A solitary varix is also fairly common, affecting the lips and buccal mucosa, and presenting as a nontender, bluish-purple papule or nodule. Thrombus formation is often seen in these lesions due to the sluggish vascular flow, and the resultant mild enlargement and firmness may bring the lesion to the patient's attention.
I86.8 – Varicose veins of other specified sites
- Mucocele – This will have a history of sudden onset, perhaps with subsequent "swelling and popping." It may have bluish to clear color but generally occurs in a much younger age group.
- Hematoma – This is a hemorrhage due to blunt trauma, most often affecting the labial or buccal mucosa. It appears as a flat or elevated zone that varies from red or purple to blue or bluish-black.
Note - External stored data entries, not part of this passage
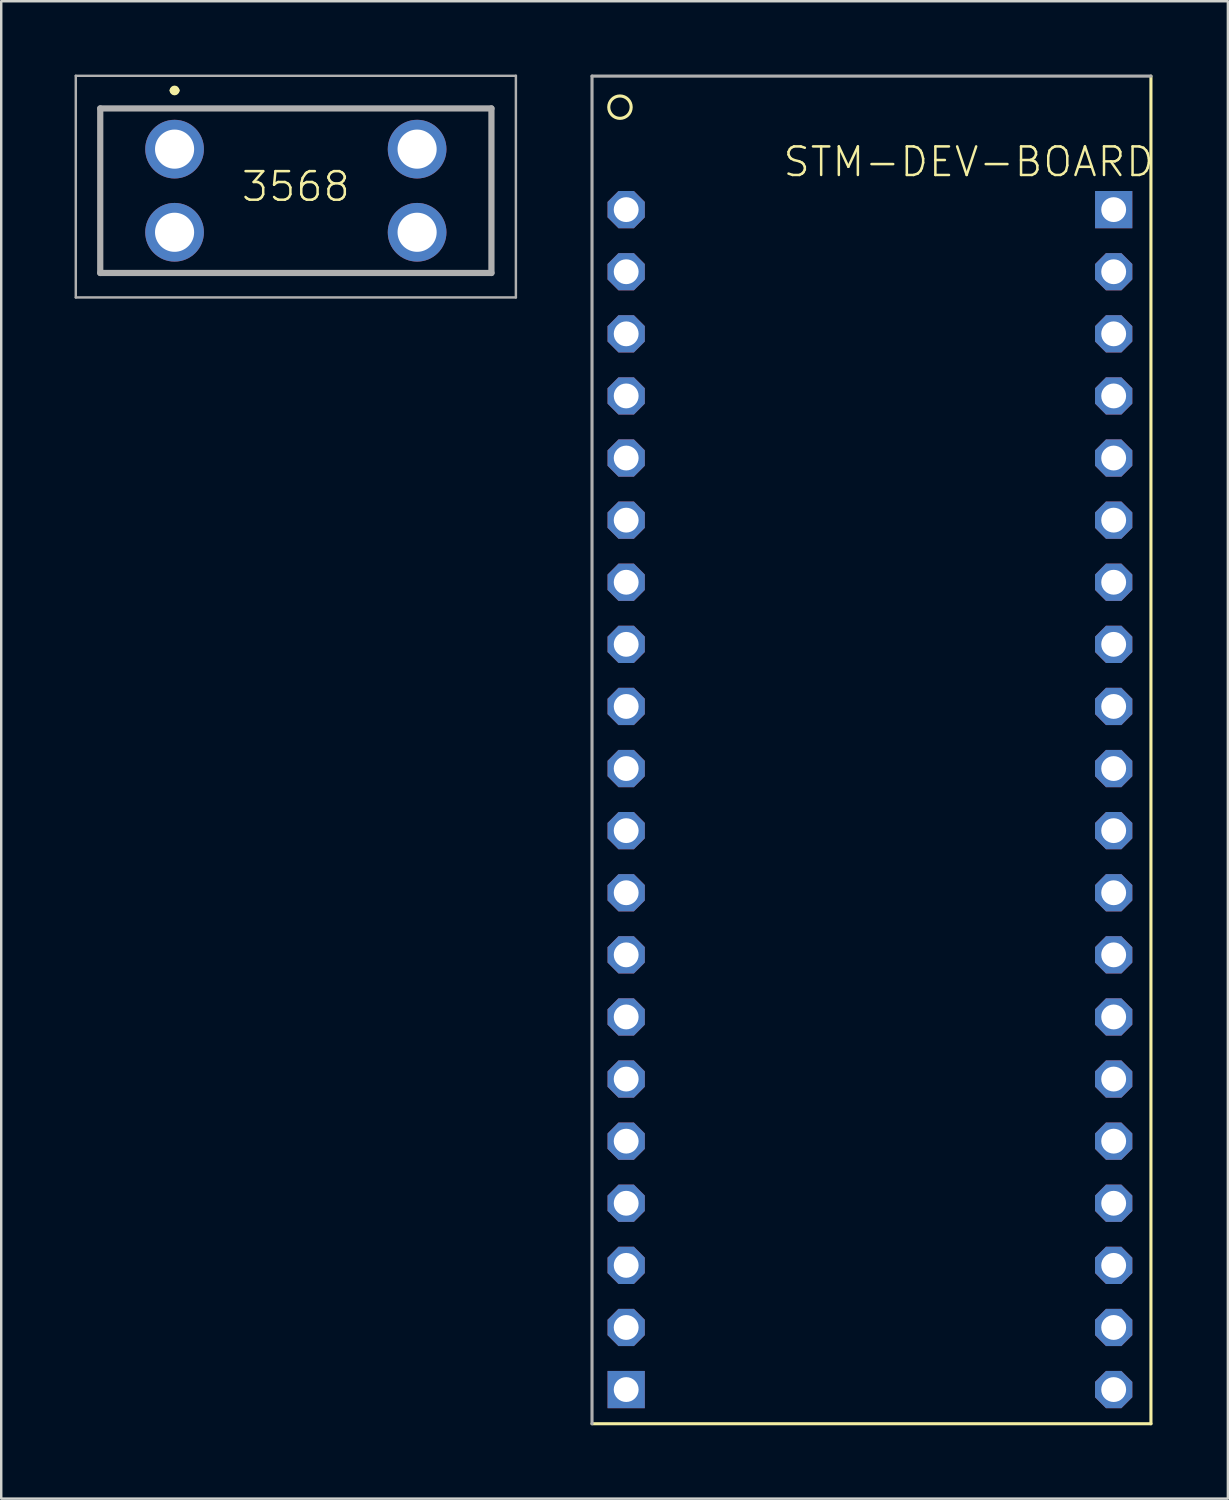
<source format=kicad_pcb>
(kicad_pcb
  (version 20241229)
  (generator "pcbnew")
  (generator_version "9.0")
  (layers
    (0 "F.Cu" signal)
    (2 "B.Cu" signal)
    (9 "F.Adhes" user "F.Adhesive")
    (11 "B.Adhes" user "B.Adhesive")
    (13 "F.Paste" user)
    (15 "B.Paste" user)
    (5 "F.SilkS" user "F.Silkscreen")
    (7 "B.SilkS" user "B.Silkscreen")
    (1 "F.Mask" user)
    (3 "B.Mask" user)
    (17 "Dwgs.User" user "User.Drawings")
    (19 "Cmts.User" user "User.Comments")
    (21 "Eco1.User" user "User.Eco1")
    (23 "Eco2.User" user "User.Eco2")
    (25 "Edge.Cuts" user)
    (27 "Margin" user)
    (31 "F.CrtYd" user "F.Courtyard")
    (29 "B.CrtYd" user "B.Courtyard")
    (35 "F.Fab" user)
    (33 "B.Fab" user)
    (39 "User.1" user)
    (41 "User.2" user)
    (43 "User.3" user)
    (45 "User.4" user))
  (footprint "3568"
    (layer "F.Cu")
    (at 4.09 3.05)
    (property "Reference" "3568" (at 4.96 1.532 0) (layer "F.SilkS") (effects (font (size 1.168 1.168) (thickness 0.102))))
    (fp_line (start -3.04 -1.665) (end 12.96 -1.665) (stroke (width 0.1) (type solid)) (layer "F.SilkS"))
    (fp_line (start -3.04 5.065) (end -3.04 -1.665) (stroke (width 0.1) (type solid)) (layer "F.SilkS"))
    (fp_line (start -0.1 -2.4) (end -0.1 -2.4) (stroke (width 0.2) (type solid)) (layer "F.SilkS"))
    (fp_line (start 0.1 -2.4) (end 0.1 -2.4) (stroke (width 0.2) (type solid)) (layer "F.SilkS"))
    (fp_line (start 12.96 -1.665) (end 12.96 5.065) (stroke (width 0.1) (type solid)) (layer "F.SilkS"))
    (fp_line (start 12.96 5.065) (end -3.04 5.065) (stroke (width 0.1) (type solid)) (layer "F.SilkS"))
    (fp_arc (start -0.1 -2.4) (mid 0 -2.5) (end 0.1 -2.4) (stroke (width 0.2) (type solid)) (layer "F.SilkS"))
    (fp_arc (start 0.1 -2.4) (mid 0 -2.3) (end -0.1 -2.4) (stroke (width 0.2) (type solid)) (layer "F.SilkS"))
    (fp_line (start -4.04 -3) (end 13.96 -3) (stroke (width 0.1) (type solid)) (layer "F.Fab"))
    (fp_line (start -4.04 6.065) (end -4.04 -3) (stroke (width 0.1) (type solid)) (layer "F.Fab"))
    (fp_line (start -3.04 -1.665) (end 12.96 -1.665) (stroke (width 0.254) (type solid)) (layer "F.Fab"))
    (fp_line (start -3.04 5.065) (end -3.04 -1.665) (stroke (width 0.254) (type solid)) (layer "F.Fab"))
    (fp_line (start 12.96 -1.665) (end 12.96 5.065) (stroke (width 0.254) (type solid)) (layer "F.Fab"))
    (fp_line (start 12.96 5.065) (end -3.04 5.065) (stroke (width 0.254) (type solid)) (layer "F.Fab"))
    (fp_line (start 13.96 -3) (end 13.96 6.065) (stroke (width 0.1) (type solid)) (layer "F.Fab"))
    (fp_line (start 13.96 6.065) (end -4.04 6.065) (stroke (width 0.1) (type solid)) (layer "F.Fab"))
    (pad "1" thru_hole circle (at 0 0) (size 2.4 2.4) (drill 1.6) (layers "*.Cu" "*.Mask"))
    (pad "2" thru_hole circle (at 0 3.4) (size 2.4 2.4) (drill 1.6) (layers "*.Cu" "*.Mask"))
    (pad "3" thru_hole circle (at 9.92 0) (size 2.4 2.4) (drill 1.6) (layers "*.Cu" "*.Mask"))
    (pad "4" thru_hole circle (at 9.92 3.4) (size 2.4 2.4) (drill 1.6) (layers "*.Cu" "*.Mask")))
  (footprint "STM-DEV-BOARD"
    (layer "F.Cu")
    (at 32.721 29.654)
    (property "Reference" "STM-DEV-BOARD" (at -3.81 -25.4 0) (layer "F.SilkS") (effects (font (size 1.168 1.168) (thickness 0.102)) (justify left bottom)))
    (fp_line (start -11.557 25.527) (end 11.303 25.527) (stroke (width 0.127) (type solid)) (layer "F.SilkS"))
    (fp_line (start 11.303 25.527) (end 11.303 -29.591) (stroke (width 0.127) (type solid)) (layer "F.SilkS"))
    (fp_circle (center -10.414 -28.321) (end -9.956 -28.321) (stroke (width 0.127) (type solid)) (fill no) (layer "F.SilkS"))
    (fp_line (start -11.557 -29.591) (end -11.557 25.527) (stroke (width 0.127) (type solid)) (layer "F.Fab"))
    (fp_line (start 11.303 -29.591) (end -11.557 -29.591) (stroke (width 0.127) (type solid)) (layer "F.Fab"))
    (pad "3.3V" thru_hole rect (at -10.16 24.13) (size 1.524 1.524) (drill 1.016) (layers "*.Cu" "*.Mask"))
    (pad "3.3V@2" thru_hole roundrect (at 9.779 -19.05) (size 1.524 1.524) (drill 1.016) (layers "*.Cu" "*.Mask") (roundrect_rratio 0.25) (chamfer_ratio 0.293) (chamfer top_left top_right bottom_left bottom_right))
    (pad "5V" thru_hole roundrect (at -10.16 19.05) (size 1.524 1.524) (drill 1.016) (layers "*.Cu" "*.Mask") (roundrect_rratio 0.25) (chamfer_ratio 0.293) (chamfer top_left top_right bottom_left bottom_right))
    (pad "CANH" thru_hole roundrect (at -10.16 -3.81) (size 1.524 1.524) (drill 1.016) (layers "*.Cu" "*.Mask") (roundrect_rratio 0.25) (chamfer_ratio 0.293) (chamfer top_left top_right bottom_left bottom_right))
    (pad "CANL" thru_hole roundrect (at -10.16 -6.35) (size 1.524 1.524) (drill 1.016) (layers "*.Cu" "*.Mask") (roundrect_rratio 0.25) (chamfer_ratio 0.293) (chamfer top_left top_right bottom_left bottom_right))
    (pad "GND" thru_hole roundrect (at -10.16 21.59) (size 1.524 1.524) (drill 1.016) (layers "*.Cu" "*.Mask") (roundrect_rratio 0.25) (chamfer_ratio 0.293) (chamfer top_left top_right bottom_left bottom_right))
    (pad "GND@2" thru_hole roundrect (at 9.779 -21.59) (size 1.524 1.524) (drill 1.016) (layers "*.Cu" "*.Mask") (roundrect_rratio 0.25) (chamfer_ratio 0.293) (chamfer top_left top_right bottom_left bottom_right))
    (pad "GND@3" thru_hole rect (at 9.779 -24.13) (size 1.524 1.524) (drill 1.016) (layers "*.Cu" "*.Mask"))
    (pad "NRST" thru_hole roundrect (at 9.779 -16.51) (size 1.524 1.524) (drill 1.016) (layers "*.Cu" "*.Mask") (roundrect_rratio 0.25) (chamfer_ratio 0.293) (chamfer top_left top_right bottom_left bottom_right))
    (pad "OSC32_IN" thru_hole roundrect (at 9.779 19.05) (size 1.524 1.524) (drill 1.016) (layers "*.Cu" "*.Mask") (roundrect_rratio 0.25) (chamfer_ratio 0.293) (chamfer top_left top_right bottom_left bottom_right))
    (pad "OSC32_OUT" thru_hole roundrect (at 9.779 16.51) (size 1.524 1.524) (drill 1.016) (layers "*.Cu" "*.Mask") (roundrect_rratio 0.25) (chamfer_ratio 0.293) (chamfer top_left top_right bottom_left bottom_right))
    (pad "PA0_WKUP" thru_hole roundrect (at 9.779 13.97) (size 1.524 1.524) (drill 1.016) (layers "*.Cu" "*.Mask") (roundrect_rratio 0.25) (chamfer_ratio 0.293) (chamfer top_left top_right bottom_left bottom_right))
    (pad "PA1" thru_hole roundrect (at 9.779 11.43) (size 1.524 1.524) (drill 1.016) (layers "*.Cu" "*.Mask") (roundrect_rratio 0.25) (chamfer_ratio 0.293) (chamfer top_left top_right bottom_left bottom_right))
    (pad "PA2" thru_hole roundrect (at 9.779 8.89) (size 1.524 1.524) (drill 1.016) (layers "*.Cu" "*.Mask") (roundrect_rratio 0.25) (chamfer_ratio 0.293) (chamfer top_left top_right bottom_left bottom_right))
    (pad "PA3" thru_hole roundrect (at 9.779 6.35) (size 1.524 1.524) (drill 1.016) (layers "*.Cu" "*.Mask") (roundrect_rratio 0.25) (chamfer_ratio 0.293) (chamfer top_left top_right bottom_left bottom_right))
    (pad "PA4" thru_hole roundrect (at 9.779 3.81) (size 1.524 1.524) (drill 1.016) (layers "*.Cu" "*.Mask") (roundrect_rratio 0.25) (chamfer_ratio 0.293) (chamfer top_left top_right bottom_left bottom_right))
    (pad "PA5" thru_hole roundrect (at 9.779 1.27) (size 1.524 1.524) (drill 1.016) (layers "*.Cu" "*.Mask") (roundrect_rratio 0.25) (chamfer_ratio 0.293) (chamfer top_left top_right bottom_left bottom_right))
    (pad "PA6" thru_hole roundrect (at 9.779 -1.27) (size 1.524 1.524) (drill 1.016) (layers "*.Cu" "*.Mask") (roundrect_rratio 0.25) (chamfer_ratio 0.293) (chamfer top_left top_right bottom_left bottom_right))
    (pad "PA7" thru_hole roundrect (at 9.779 -3.81) (size 1.524 1.524) (drill 1.016) (layers "*.Cu" "*.Mask") (roundrect_rratio 0.25) (chamfer_ratio 0.293) (chamfer top_left top_right bottom_left bottom_right))
    (pad "PA8" thru_hole roundrect (at -10.16 -13.97) (size 1.524 1.524) (drill 1.016) (layers "*.Cu" "*.Mask") (roundrect_rratio 0.25) (chamfer_ratio 0.293) (chamfer top_left top_right bottom_left bottom_right))
    (pad "PA9" thru_hole roundrect (at -10.16 -11.43) (size 1.524 1.524) (drill 1.016) (layers "*.Cu" "*.Mask") (roundrect_rratio 0.25) (chamfer_ratio 0.293) (chamfer top_left top_right bottom_left bottom_right))
    (pad "PA10" thru_hole roundrect (at -10.16 -8.89) (size 1.524 1.524) (drill 1.016) (layers "*.Cu" "*.Mask") (roundrect_rratio 0.25) (chamfer_ratio 0.293) (chamfer top_left top_right bottom_left bottom_right))
    (pad "PA15" thru_hole roundrect (at -10.16 -1.27) (size 1.524 1.524) (drill 1.016) (layers "*.Cu" "*.Mask") (roundrect_rratio 0.25) (chamfer_ratio 0.293) (chamfer top_left top_right bottom_left bottom_right))
    (pad "PB0" thru_hole roundrect (at 9.779 -6.35) (size 1.524 1.524) (drill 1.016) (layers "*.Cu" "*.Mask") (roundrect_rratio 0.25) (chamfer_ratio 0.293) (chamfer top_left top_right bottom_left bottom_right))
    (pad "PB1" thru_hole roundrect (at 9.779 -8.89) (size 1.524 1.524) (drill 1.016) (layers "*.Cu" "*.Mask") (roundrect_rratio 0.25) (chamfer_ratio 0.293) (chamfer top_left top_right bottom_left bottom_right))
    (pad "PB2" thru_hole roundrect (at 9.779 21.59) (size 1.524 1.524) (drill 1.016) (layers "*.Cu" "*.Mask") (roundrect_rratio 0.25) (chamfer_ratio 0.293) (chamfer top_left top_right bottom_left bottom_right))
    (pad "PB3_SWO" thru_hole roundrect (at -10.16 1.27) (size 1.524 1.524) (drill 1.016) (layers "*.Cu" "*.Mask") (roundrect_rratio 0.25) (chamfer_ratio 0.293) (chamfer top_left top_right bottom_left bottom_right))
    (pad "PB4" thru_hole roundrect (at -10.16 3.81) (size 1.524 1.524) (drill 1.016) (layers "*.Cu" "*.Mask") (roundrect_rratio 0.25) (chamfer_ratio 0.293) (chamfer top_left top_right bottom_left bottom_right))
    (pad "PB5" thru_hole roundrect (at -10.16 6.35) (size 1.524 1.524) (drill 1.016) (layers "*.Cu" "*.Mask") (roundrect_rratio 0.25) (chamfer_ratio 0.293) (chamfer top_left top_right bottom_left bottom_right))
    (pad "PB6" thru_hole roundrect (at -10.16 8.89) (size 1.524 1.524) (drill 1.016) (layers "*.Cu" "*.Mask") (roundrect_rratio 0.25) (chamfer_ratio 0.293) (chamfer top_left top_right bottom_left bottom_right))
    (pad "PB7" thru_hole roundrect (at -10.16 11.43) (size 1.524 1.524) (drill 1.016) (layers "*.Cu" "*.Mask") (roundrect_rratio 0.25) (chamfer_ratio 0.293) (chamfer top_left top_right bottom_left bottom_right))
    (pad "PB8" thru_hole roundrect (at -10.16 13.97) (size 1.524 1.524) (drill 1.016) (layers "*.Cu" "*.Mask") (roundrect_rratio 0.25) (chamfer_ratio 0.293) (chamfer top_left top_right bottom_left bottom_right))
    (pad "PB9" thru_hole roundrect (at -10.16 16.51) (size 1.524 1.524) (drill 1.016) (layers "*.Cu" "*.Mask") (roundrect_rratio 0.25) (chamfer_ratio 0.293) (chamfer top_left top_right bottom_left bottom_right))
    (pad "PB10" thru_hole roundrect (at 9.779 -11.43) (size 1.524 1.524) (drill 1.016) (layers "*.Cu" "*.Mask") (roundrect_rratio 0.25) (chamfer_ratio 0.293) (chamfer top_left top_right bottom_left bottom_right))
    (pad "PB11" thru_hole roundrect (at 9.779 -13.97) (size 1.524 1.524) (drill 1.016) (layers "*.Cu" "*.Mask") (roundrect_rratio 0.25) (chamfer_ratio 0.293) (chamfer top_left top_right bottom_left bottom_right))
    (pad "PB12" thru_hole roundrect (at -10.16 -24.13) (size 1.524 1.524) (drill 1.016) (layers "*.Cu" "*.Mask") (roundrect_rratio 0.25) (chamfer_ratio 0.293) (chamfer top_left top_right bottom_left bottom_right))
    (pad "PB13" thru_hole roundrect (at -10.16 -21.59) (size 1.524 1.524) (drill 1.016) (layers "*.Cu" "*.Mask") (roundrect_rratio 0.25) (chamfer_ratio 0.293) (chamfer top_left top_right bottom_left bottom_right))
    (pad "PB14" thru_hole roundrect (at -10.16 -19.05) (size 1.524 1.524) (drill 1.016) (layers "*.Cu" "*.Mask") (roundrect_rratio 0.25) (chamfer_ratio 0.293) (chamfer top_left top_right bottom_left bottom_right))
    (pad "PB15" thru_hole roundrect (at -10.16 -16.51) (size 1.524 1.524) (drill 1.016) (layers "*.Cu" "*.Mask") (roundrect_rratio 0.25) (chamfer_ratio 0.293) (chamfer top_left top_right bottom_left bottom_right))
    (pad "VBAT" thru_hole roundrect (at 9.779 24.13) (size 1.524 1.524) (drill 1.016) (layers "*.Cu" "*.Mask") (roundrect_rratio 0.25) (chamfer_ratio 0.293) (chamfer top_left top_right bottom_left bottom_right)))
  (gr_rect
    (start -3 -3)
    (end 47.171 58.245)
    (stroke (width 0.1) (type default))
    (fill no)
    (layer "Edge.Cuts")))
</source>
It is less well-defined, and because it is extravasated blood, it will not blanch when pressure is applied with a glass slide (diascopy).
- Oral hemangioma
- Lobular capillary hemangioma (pyogenic granuloma)
- Peripheral giant cell granuloma
- Mucoepidermoid carcinoma – This will be firmer to palpation and less well circumscribed.
- Kaposi sarcoma – This presents on palatal mucosa or attached gingiva most often and is generally seen in a somewhat younger age range.